▶ WORK ITEM:
From the records that follow, copy every line in which "Left" appears.

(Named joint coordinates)
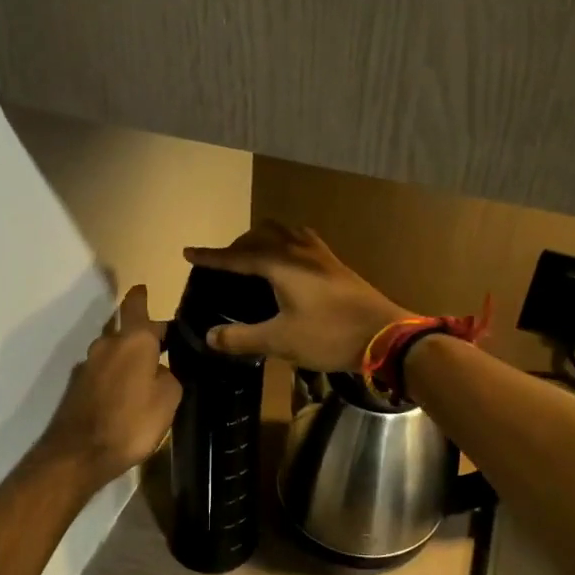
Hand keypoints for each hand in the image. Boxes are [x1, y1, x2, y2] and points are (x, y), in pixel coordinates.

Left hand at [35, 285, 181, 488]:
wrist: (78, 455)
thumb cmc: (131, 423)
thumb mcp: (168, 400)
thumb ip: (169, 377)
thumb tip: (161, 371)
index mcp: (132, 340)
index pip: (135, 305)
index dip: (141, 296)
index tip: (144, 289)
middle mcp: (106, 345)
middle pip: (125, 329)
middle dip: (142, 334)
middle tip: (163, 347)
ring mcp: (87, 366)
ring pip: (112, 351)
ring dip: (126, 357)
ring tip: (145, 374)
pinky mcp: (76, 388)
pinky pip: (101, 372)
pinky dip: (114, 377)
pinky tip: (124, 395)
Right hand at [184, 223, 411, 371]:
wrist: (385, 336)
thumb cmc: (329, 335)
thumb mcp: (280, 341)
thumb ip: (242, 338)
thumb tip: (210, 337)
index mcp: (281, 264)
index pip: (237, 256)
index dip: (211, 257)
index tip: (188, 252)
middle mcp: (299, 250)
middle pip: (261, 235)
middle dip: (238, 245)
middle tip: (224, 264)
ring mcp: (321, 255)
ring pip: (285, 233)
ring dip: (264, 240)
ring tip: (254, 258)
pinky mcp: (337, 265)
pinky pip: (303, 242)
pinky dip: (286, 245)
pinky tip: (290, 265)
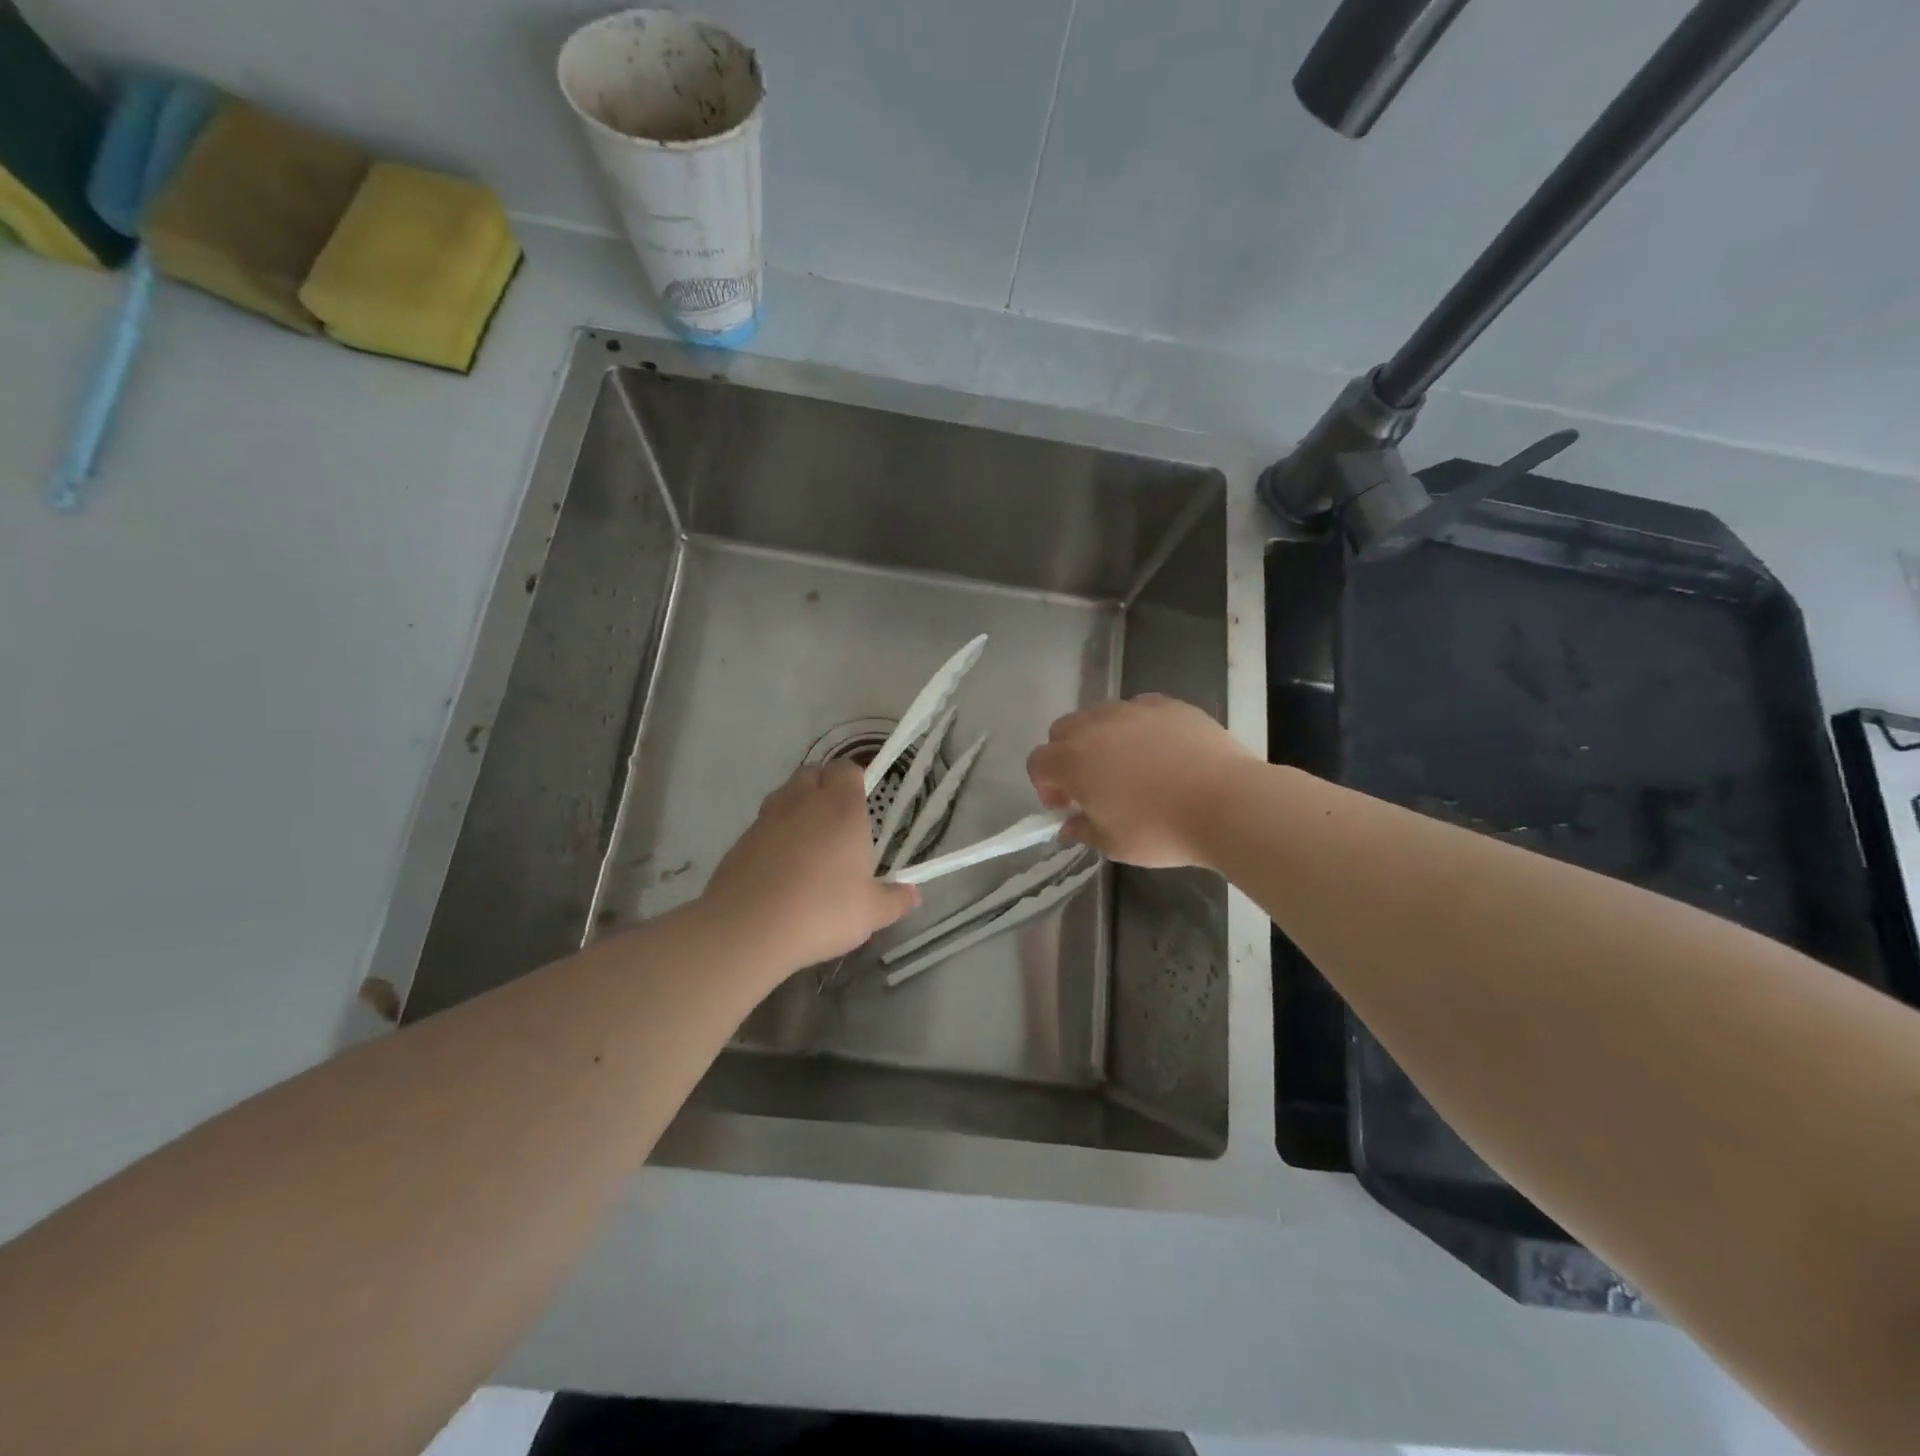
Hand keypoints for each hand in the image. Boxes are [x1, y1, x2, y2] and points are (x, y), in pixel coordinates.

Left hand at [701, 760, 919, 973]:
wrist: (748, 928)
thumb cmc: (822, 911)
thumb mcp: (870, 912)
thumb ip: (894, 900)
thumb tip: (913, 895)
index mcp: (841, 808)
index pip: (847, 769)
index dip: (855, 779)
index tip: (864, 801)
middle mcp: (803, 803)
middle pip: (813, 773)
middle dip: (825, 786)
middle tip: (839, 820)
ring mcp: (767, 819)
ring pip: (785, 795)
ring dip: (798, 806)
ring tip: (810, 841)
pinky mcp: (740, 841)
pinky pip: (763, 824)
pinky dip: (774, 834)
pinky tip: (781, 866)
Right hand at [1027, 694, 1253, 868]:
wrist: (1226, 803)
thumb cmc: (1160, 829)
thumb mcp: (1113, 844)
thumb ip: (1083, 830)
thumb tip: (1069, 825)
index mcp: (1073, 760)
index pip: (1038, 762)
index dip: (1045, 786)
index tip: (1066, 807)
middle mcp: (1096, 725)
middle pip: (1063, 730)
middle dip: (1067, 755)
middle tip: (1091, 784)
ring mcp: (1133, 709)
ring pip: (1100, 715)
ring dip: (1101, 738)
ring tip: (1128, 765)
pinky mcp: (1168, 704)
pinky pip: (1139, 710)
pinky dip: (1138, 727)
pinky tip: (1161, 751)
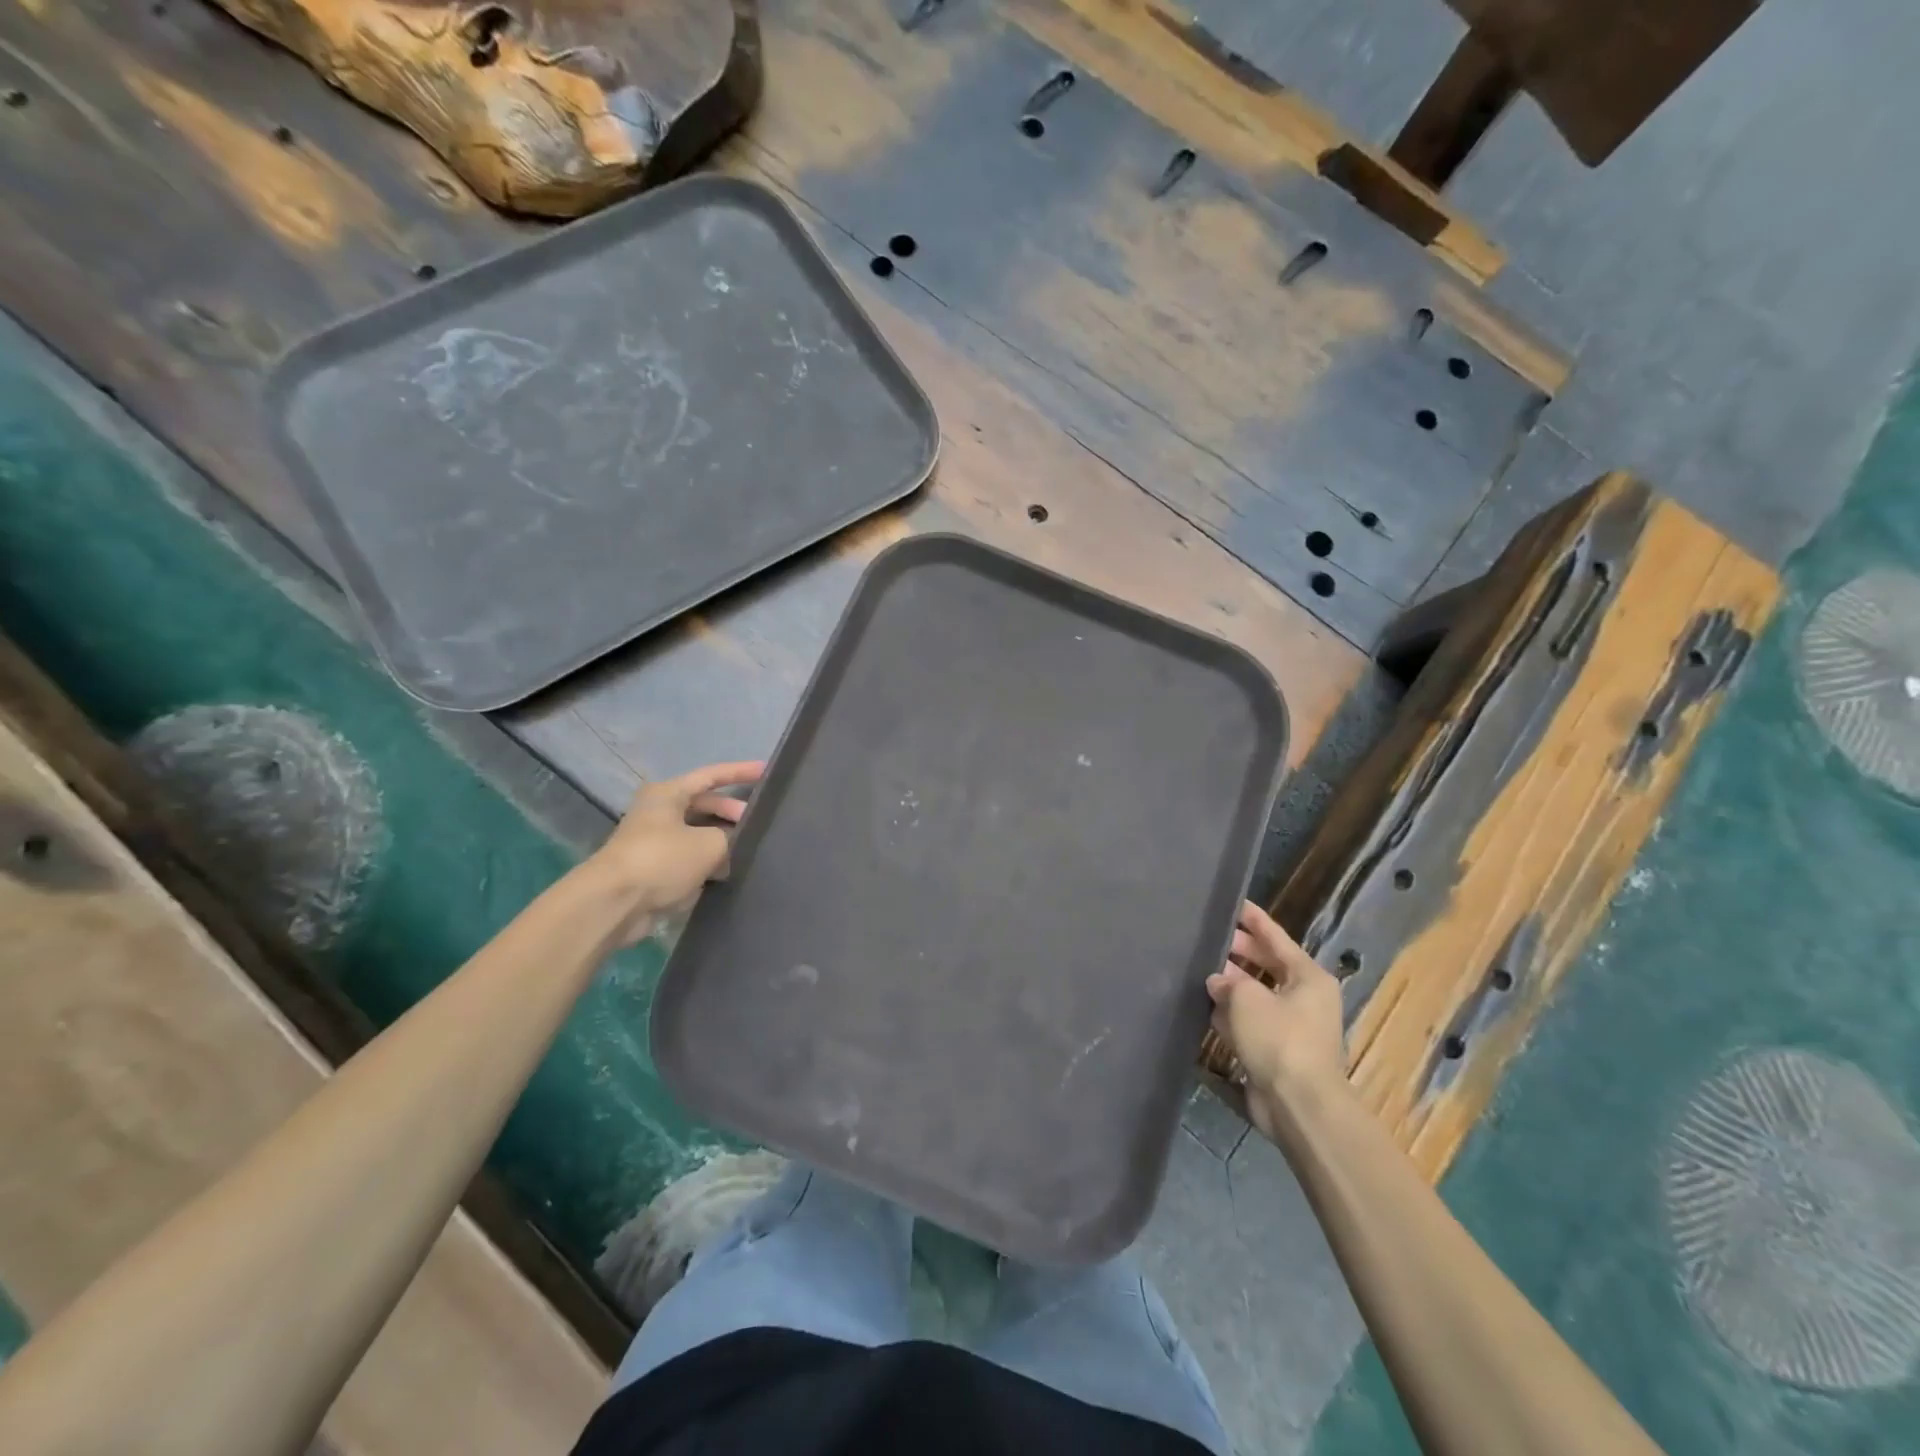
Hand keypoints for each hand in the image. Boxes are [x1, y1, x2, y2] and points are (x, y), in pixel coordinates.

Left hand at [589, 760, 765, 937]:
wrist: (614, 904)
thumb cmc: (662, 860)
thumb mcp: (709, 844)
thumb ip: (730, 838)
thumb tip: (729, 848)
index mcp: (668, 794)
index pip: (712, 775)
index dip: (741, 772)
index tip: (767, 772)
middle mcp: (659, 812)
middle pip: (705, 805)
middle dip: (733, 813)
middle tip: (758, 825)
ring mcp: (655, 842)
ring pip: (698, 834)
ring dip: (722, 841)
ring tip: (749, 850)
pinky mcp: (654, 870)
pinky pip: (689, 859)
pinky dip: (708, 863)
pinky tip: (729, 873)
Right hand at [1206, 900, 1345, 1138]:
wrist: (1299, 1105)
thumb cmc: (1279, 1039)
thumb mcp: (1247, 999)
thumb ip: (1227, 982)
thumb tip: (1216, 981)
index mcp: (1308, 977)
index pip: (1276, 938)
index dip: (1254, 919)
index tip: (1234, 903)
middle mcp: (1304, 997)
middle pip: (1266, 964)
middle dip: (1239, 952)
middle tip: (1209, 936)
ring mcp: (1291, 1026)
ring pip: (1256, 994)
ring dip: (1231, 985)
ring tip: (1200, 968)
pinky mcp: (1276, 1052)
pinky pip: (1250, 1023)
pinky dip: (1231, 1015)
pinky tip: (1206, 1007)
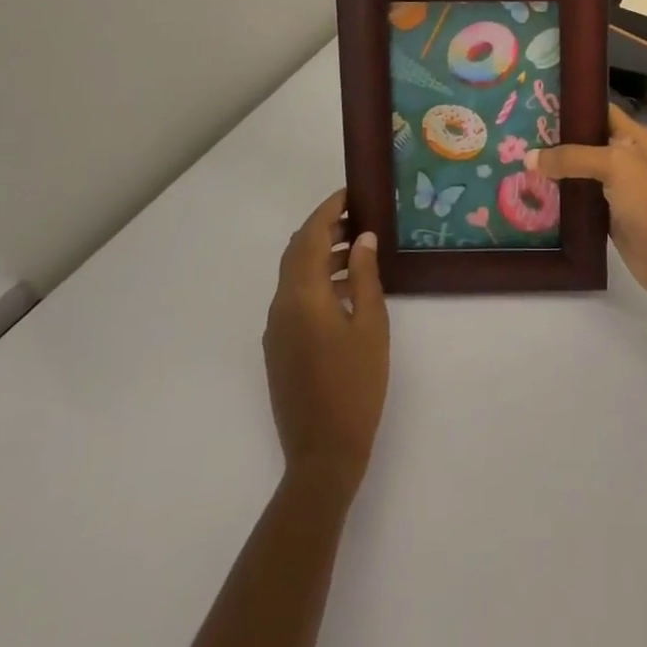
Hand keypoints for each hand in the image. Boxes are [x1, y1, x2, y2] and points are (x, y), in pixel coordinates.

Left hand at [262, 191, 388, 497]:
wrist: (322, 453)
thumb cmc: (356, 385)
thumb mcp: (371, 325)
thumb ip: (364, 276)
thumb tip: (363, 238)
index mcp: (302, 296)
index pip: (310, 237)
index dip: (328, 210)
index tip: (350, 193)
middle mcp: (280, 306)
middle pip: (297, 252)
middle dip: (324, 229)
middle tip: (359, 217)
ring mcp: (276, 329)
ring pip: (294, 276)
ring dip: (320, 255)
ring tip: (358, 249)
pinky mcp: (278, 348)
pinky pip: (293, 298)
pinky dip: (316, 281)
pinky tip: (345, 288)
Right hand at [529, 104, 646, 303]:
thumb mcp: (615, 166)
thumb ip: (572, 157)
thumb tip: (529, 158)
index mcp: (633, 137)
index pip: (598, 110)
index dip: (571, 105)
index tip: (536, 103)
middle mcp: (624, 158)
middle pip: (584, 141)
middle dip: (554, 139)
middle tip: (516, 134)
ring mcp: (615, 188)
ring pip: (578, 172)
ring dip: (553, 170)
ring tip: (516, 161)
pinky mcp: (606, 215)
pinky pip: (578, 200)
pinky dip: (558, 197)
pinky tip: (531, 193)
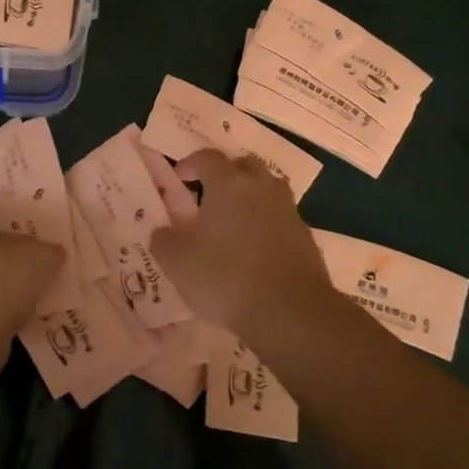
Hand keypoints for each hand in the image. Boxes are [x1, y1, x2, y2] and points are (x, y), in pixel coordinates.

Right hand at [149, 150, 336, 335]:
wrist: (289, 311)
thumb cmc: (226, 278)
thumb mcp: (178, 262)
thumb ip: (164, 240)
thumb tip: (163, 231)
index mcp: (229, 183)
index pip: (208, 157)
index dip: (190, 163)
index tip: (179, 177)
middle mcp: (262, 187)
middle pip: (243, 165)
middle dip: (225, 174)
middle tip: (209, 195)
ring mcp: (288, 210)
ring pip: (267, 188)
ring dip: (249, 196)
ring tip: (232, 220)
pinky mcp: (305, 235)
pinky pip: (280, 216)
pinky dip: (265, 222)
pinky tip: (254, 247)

▶ ANSWER TO THIS PROBLEM:
Left hand at [35, 285, 181, 488]:
Left hand at [701, 760, 919, 973]:
Left hand at [589, 760, 765, 937]:
Left hand at [262, 191, 388, 497]:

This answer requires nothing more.